----- Material provided -----
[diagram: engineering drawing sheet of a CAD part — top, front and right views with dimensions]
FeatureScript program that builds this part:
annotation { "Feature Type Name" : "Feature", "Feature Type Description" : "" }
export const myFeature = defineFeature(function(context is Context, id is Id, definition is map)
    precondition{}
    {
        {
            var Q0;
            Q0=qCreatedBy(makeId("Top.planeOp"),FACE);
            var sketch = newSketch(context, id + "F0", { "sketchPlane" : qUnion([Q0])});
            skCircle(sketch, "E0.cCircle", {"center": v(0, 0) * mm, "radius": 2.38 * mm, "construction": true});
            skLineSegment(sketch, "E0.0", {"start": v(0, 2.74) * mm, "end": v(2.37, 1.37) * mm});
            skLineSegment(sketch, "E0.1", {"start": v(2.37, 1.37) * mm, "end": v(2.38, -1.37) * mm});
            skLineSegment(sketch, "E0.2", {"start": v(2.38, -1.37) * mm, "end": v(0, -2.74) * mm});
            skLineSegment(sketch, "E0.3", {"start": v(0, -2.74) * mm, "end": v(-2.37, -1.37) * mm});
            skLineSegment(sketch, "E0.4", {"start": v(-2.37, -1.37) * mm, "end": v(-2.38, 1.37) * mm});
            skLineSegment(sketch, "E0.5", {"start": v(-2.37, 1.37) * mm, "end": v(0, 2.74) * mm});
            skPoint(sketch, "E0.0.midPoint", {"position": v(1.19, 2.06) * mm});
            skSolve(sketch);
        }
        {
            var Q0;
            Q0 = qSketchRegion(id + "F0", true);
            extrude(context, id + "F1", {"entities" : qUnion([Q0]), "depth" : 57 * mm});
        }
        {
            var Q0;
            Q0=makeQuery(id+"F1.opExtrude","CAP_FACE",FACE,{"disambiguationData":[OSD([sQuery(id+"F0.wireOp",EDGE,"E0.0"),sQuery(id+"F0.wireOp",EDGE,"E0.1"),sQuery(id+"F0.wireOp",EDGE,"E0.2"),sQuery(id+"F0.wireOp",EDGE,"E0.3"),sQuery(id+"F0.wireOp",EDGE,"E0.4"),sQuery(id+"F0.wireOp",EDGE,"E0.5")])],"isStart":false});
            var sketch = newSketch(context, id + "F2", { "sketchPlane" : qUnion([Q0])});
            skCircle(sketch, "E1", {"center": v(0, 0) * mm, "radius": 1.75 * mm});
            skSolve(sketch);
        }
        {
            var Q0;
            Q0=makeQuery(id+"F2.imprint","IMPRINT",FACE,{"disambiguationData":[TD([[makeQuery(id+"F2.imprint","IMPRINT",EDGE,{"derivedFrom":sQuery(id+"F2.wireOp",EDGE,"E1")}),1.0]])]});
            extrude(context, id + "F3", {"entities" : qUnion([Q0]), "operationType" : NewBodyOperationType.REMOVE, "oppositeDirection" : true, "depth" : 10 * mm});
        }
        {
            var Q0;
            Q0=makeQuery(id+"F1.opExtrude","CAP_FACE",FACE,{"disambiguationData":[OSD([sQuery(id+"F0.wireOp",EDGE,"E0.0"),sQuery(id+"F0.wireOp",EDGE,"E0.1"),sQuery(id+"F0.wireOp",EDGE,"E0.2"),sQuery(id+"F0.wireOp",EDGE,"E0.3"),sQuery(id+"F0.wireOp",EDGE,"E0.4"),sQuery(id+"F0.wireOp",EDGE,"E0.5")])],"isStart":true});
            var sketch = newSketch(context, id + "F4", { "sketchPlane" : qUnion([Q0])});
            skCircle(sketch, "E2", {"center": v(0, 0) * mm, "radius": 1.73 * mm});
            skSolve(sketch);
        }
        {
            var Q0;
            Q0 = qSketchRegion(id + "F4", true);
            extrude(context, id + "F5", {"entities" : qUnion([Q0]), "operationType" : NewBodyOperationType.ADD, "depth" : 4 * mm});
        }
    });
-----
* [Given instruction]: Copy out every line of the material above, character for character, with nothing added or changed.

* [Response to the task]:
[diagram: engineering drawing sheet of a CAD part — top, front and right views with dimensions]
FeatureScript program that builds this part:
annotation { "Feature Type Name" : "Feature", "Feature Type Description" : "" }
export const myFeature = defineFeature(function(context is Context, id is Id, definition is map)
    precondition{}
    {
        {
            var Q0;
            Q0=qCreatedBy(makeId("Top.planeOp"),FACE);
            var sketch = newSketch(context, id + "F0", { "sketchPlane" : qUnion([Q0])});
            skCircle(sketch, "E0.cCircle", {"center": v(0, 0) * mm, "radius": 2.38 * mm, "construction": true});
            skLineSegment(sketch, "E0.0", {"start": v(0, 2.74) * mm, "end": v(2.37, 1.37) * mm});
            skLineSegment(sketch, "E0.1", {"start": v(2.37, 1.37) * mm, "end": v(2.38, -1.37) * mm});
            skLineSegment(sketch, "E0.2", {"start": v(2.38, -1.37) * mm, "end": v(0, -2.74) * mm});
            skLineSegment(sketch, "E0.3", {"start": v(0, -2.74) * mm, "end": v(-2.37, -1.37) * mm});
            skLineSegment(sketch, "E0.4", {"start": v(-2.37, -1.37) * mm, "end": v(-2.38, 1.37) * mm});
            skLineSegment(sketch, "E0.5", {"start": v(-2.37, 1.37) * mm, "end": v(0, 2.74) * mm});
            skPoint(sketch, "E0.0.midPoint", {"position": v(1.19, 2.06) * mm});
            skSolve(sketch);
        }
        {
            var Q0;
            Q0 = qSketchRegion(id + "F0", true);
            extrude(context, id + "F1", {"entities" : qUnion([Q0]), "depth" : 57 * mm});
        }
        {
            var Q0;
            Q0=makeQuery(id+"F1.opExtrude","CAP_FACE",FACE,{"disambiguationData":[OSD([sQuery(id+"F0.wireOp",EDGE,"E0.0"),sQuery(id+"F0.wireOp",EDGE,"E0.1"),sQuery(id+"F0.wireOp",EDGE,"E0.2"),sQuery(id+"F0.wireOp",EDGE,"E0.3"),sQuery(id+"F0.wireOp",EDGE,"E0.4"),sQuery(id+"F0.wireOp",EDGE,"E0.5")])],"isStart":false});
            var sketch = newSketch(context, id + "F2", { "sketchPlane" : qUnion([Q0])});
            skCircle(sketch, "E1", {"center": v(0, 0) * mm, "radius": 1.75 * mm});
            skSolve(sketch);
        }
        {
            var Q0;
            Q0=makeQuery(id+"F2.imprint","IMPRINT",FACE,{"disambiguationData":[TD([[makeQuery(id+"F2.imprint","IMPRINT",EDGE,{"derivedFrom":sQuery(id+"F2.wireOp",EDGE,"E1")}),1.0]])]});
            extrude(context, id + "F3", {"entities" : qUnion([Q0]), "operationType" : NewBodyOperationType.REMOVE, "oppositeDirection" : true, "depth" : 10 * mm});
        }
        {
            var Q0;
            Q0=makeQuery(id+"F1.opExtrude","CAP_FACE",FACE,{"disambiguationData":[OSD([sQuery(id+"F0.wireOp",EDGE,"E0.0"),sQuery(id+"F0.wireOp",EDGE,"E0.1"),sQuery(id+"F0.wireOp",EDGE,"E0.2"),sQuery(id+"F0.wireOp",EDGE,"E0.3"),sQuery(id+"F0.wireOp",EDGE,"E0.4"),sQuery(id+"F0.wireOp",EDGE,"E0.5")])],"isStart":true});
            var sketch = newSketch(context, id + "F4", { "sketchPlane" : qUnion([Q0])});
            skCircle(sketch, "E2", {"center": v(0, 0) * mm, "radius": 1.73 * mm});
            skSolve(sketch);
        }
        {
            var Q0;
            Q0 = qSketchRegion(id + "F4", true);
            extrude(context, id + "F5", {"entities" : qUnion([Q0]), "operationType" : NewBodyOperationType.ADD, "depth" : 4 * mm});
        }
    });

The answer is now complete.